Almanya’da, o dönemde kreş müdürü olan yeğenim Nihan doğum yapıyor.
Bebeği Kayra, henüz bir aylık ama ‘ınga’ demiyor. Arada dese de sessiz bir bebek.
Evden çocuk ağlaması sesi duyulmuyor yani.
Derken bir gün kapı çalıyor.
Kapıda Alman komşu teyze.
‘Çekil’ diyor Teyze bizim yeğene. ‘Bebeği kontrol edeceğim!’
Giriyor bebeğin odasına, bebek mışıl mışıl uyuyor.
Kadın eğiliyor çocuğun yüzüne doğru, nefes alıp almadığını kontrol ediyor.
Nihan komşusuna kibarca ‘Was ist denn los?’ diye soruyor, ‘ne var, ne oldu?’ manasında.
Kadın, Alman yasalarının kendisine bu hakkı verdiğini söylüyor.
Bir şeylerden şüphelendiysen komşunu kontrol et yasası varmış ülkede.
Meğer o sıra bir- iki anne kendi çocuğuna fenalık yapmış, ülke ayağa kalkmış, akabinde bu yasa çıkmış meclislerden.
Medeni ülkelerde bebekler, çocuklar devletin!
Anne- baba sadece emanetçi sayılıyor.
Çocuk benim çocuğum döverim hırpalarım istediğimi yaparım devri, (uygar dünyada) çoktan geçti..
Bizde de benzer yasalar vardır eminim.
Ama uygulama!
Buyurun şu Narin olayına..
Kim veya kimler kıydı, neden kıydı, nasıl kıydı, henüz net olarak bilen yok.
Basın, kamuoyu bırakmadı peşini bu cinayetin.
Olayla ilgili sis perdesinin yavaş yavaş aralanacağını umuyoruz.
Aralanıyor da zaten.
Koca köyün (ki tamamı birbiriyle akrabaymış) tamamının bildiği ‘hakikati’ henüz tam olarak bilmiyoruz.

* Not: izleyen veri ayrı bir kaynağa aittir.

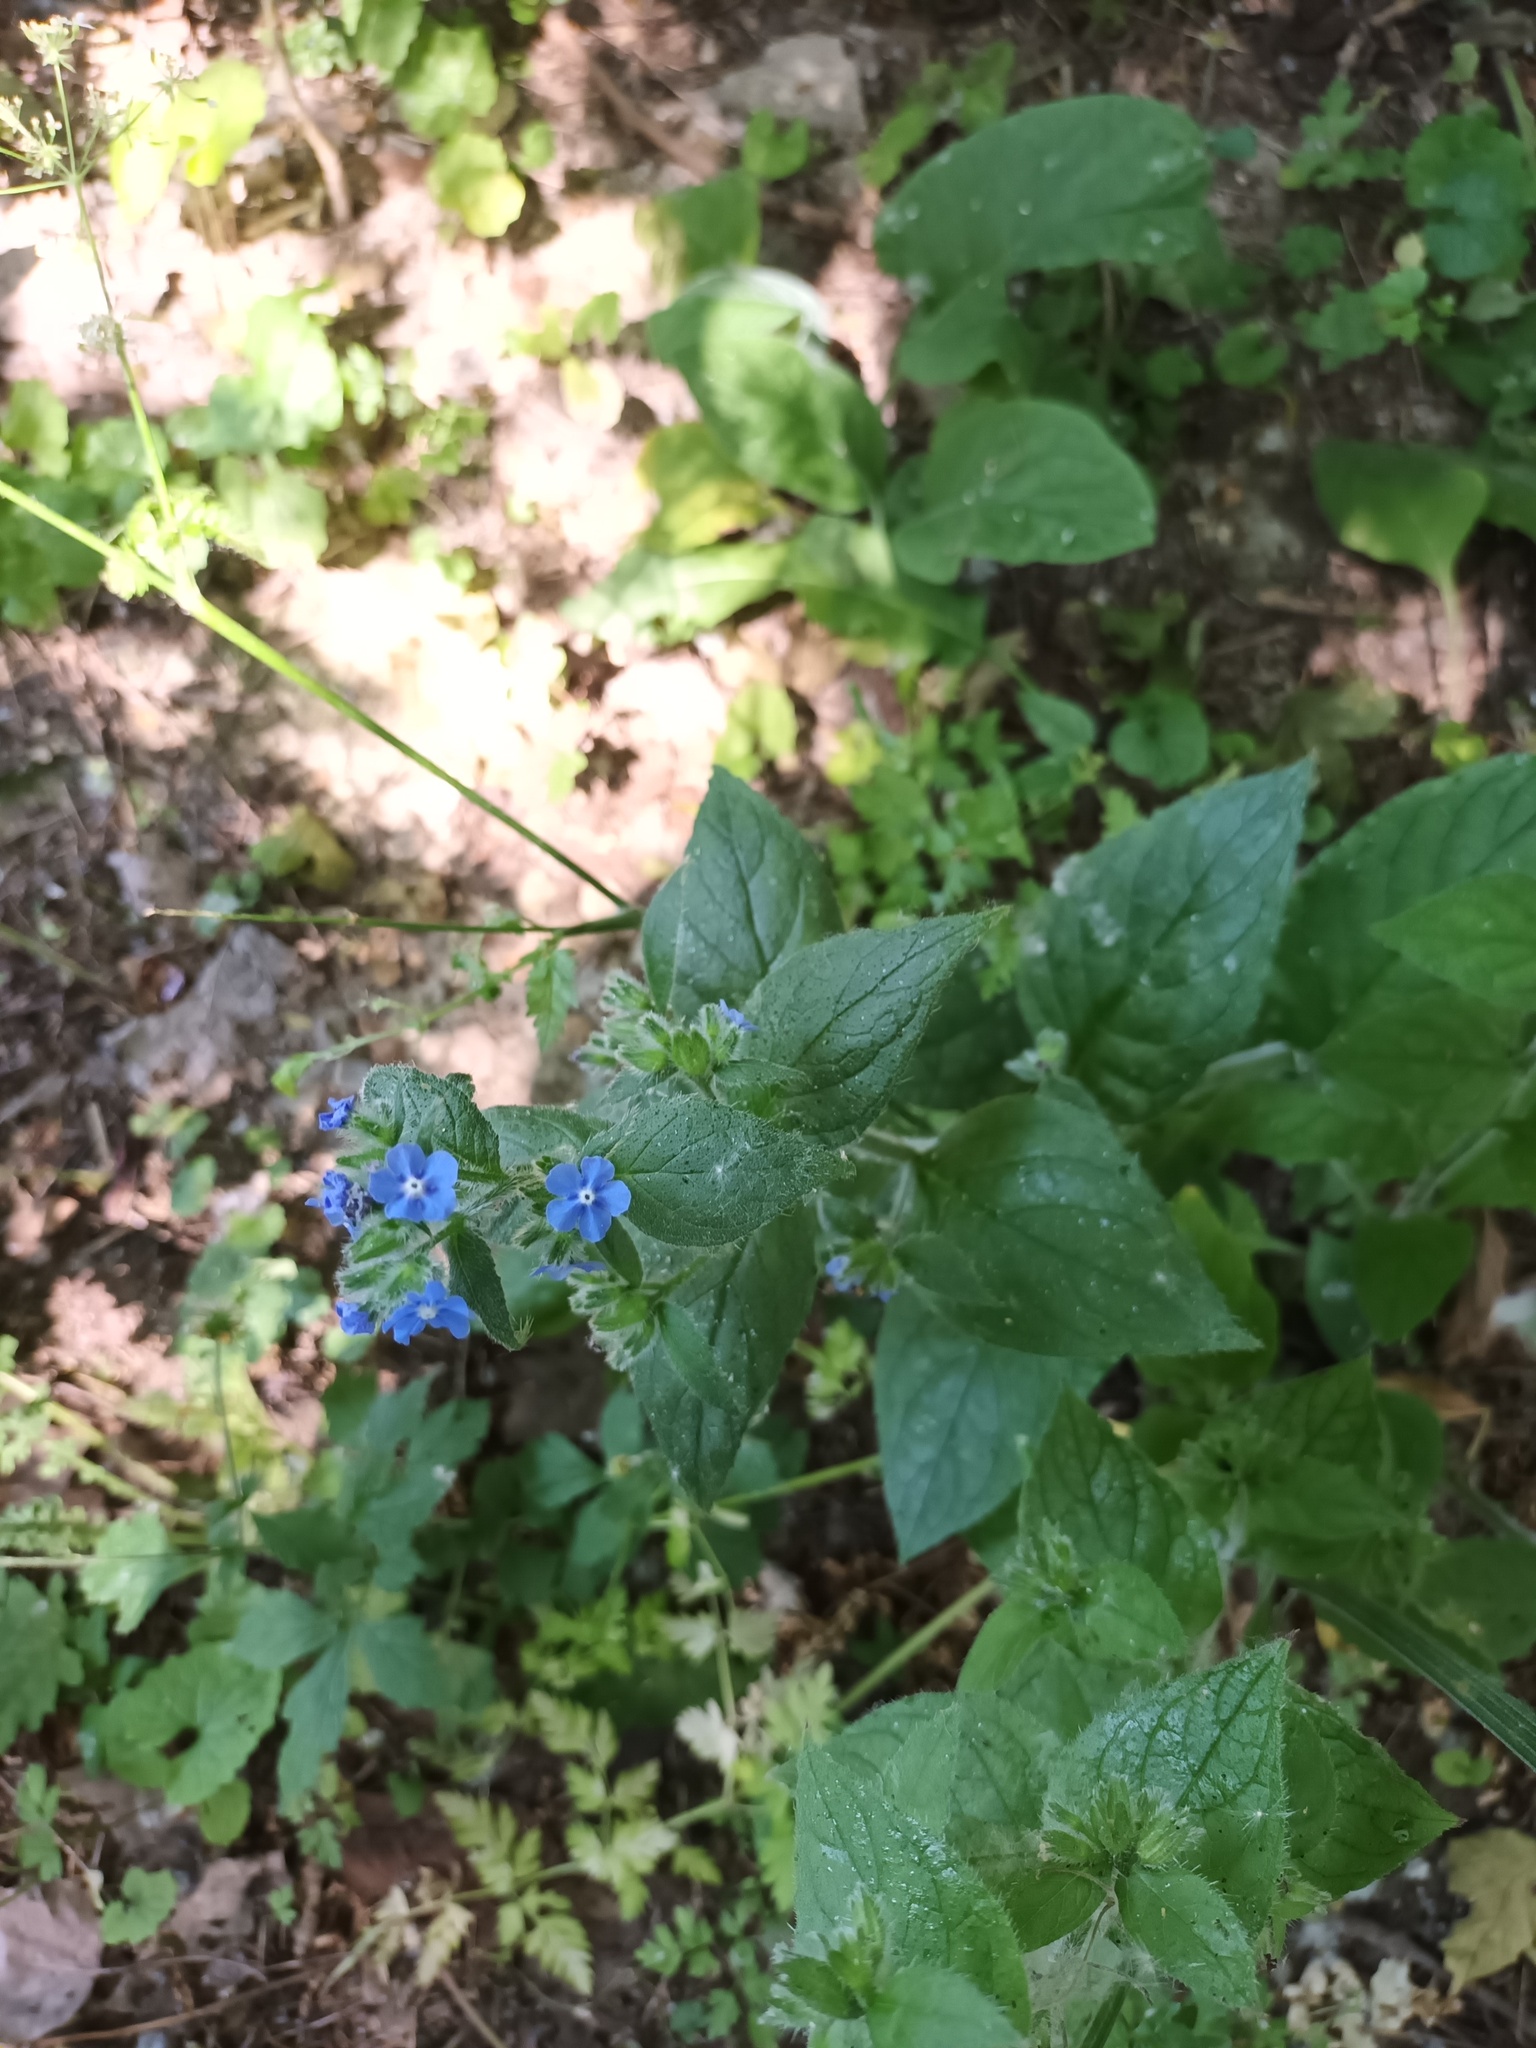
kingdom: Plantae
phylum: Tracheophyta
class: Magnoliopsida
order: Boraginales
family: Boraginaceae
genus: Pentaglottis
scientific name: Pentaglottis sempervirens
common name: Green alkanet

Kol kırılır yen içinde ya bizde, burada çocuk öldürülür, köy içinde!
‘Çocuklar öldürülmesin, şeker de yiyebilsinler’ diyen Nazım Hikmet ve ‘Öyle bir ölsem, öyle bir ölsem çocuklar, size hiç ölüm kalmasa’ diyen Aziz Nesin’in memleketinde.
SPOTLİGHT...
Kurslarda, yurtlarda, evde, okulda, bu ülkede resmi kayıtlara göre 66 bin çocuk istismarı yaşandı.
15 bin civarında dava açıldı.
7 bin mahkumiyet kararı çıktı.
Bu ülkede, dönemin Adalet Bakanı ‘küçüğün de rızası vardı’ dedi.
Bu ülkede, dönemin Aile Bakanı ‘Bir kereden bir şey olmaz’ dedi.
Sanmayın ki böyle şeyler bu ülkede oluyor sadece.
Gerçek olaylara dayanan bir film var: Spotlight
Aslında bir gazetecilik filmi.
Çocuk tacizi yapan rahiplerin bu işi nasıl alışkanlık haline getirdiğinin..
‘Kol kırılır yen içinde’nin, kimsenin konuşamadığının, kabahatli rahiplerin başka kiliselere atanması marifetiyle olayların nasıl örtbas edildiğinin trajik hikayesi.
İzlemeyenler bugün-yarın izlesin lütfen.
Çocuklar, hiç kimseye emanet edilmeyecek kadar değerliler...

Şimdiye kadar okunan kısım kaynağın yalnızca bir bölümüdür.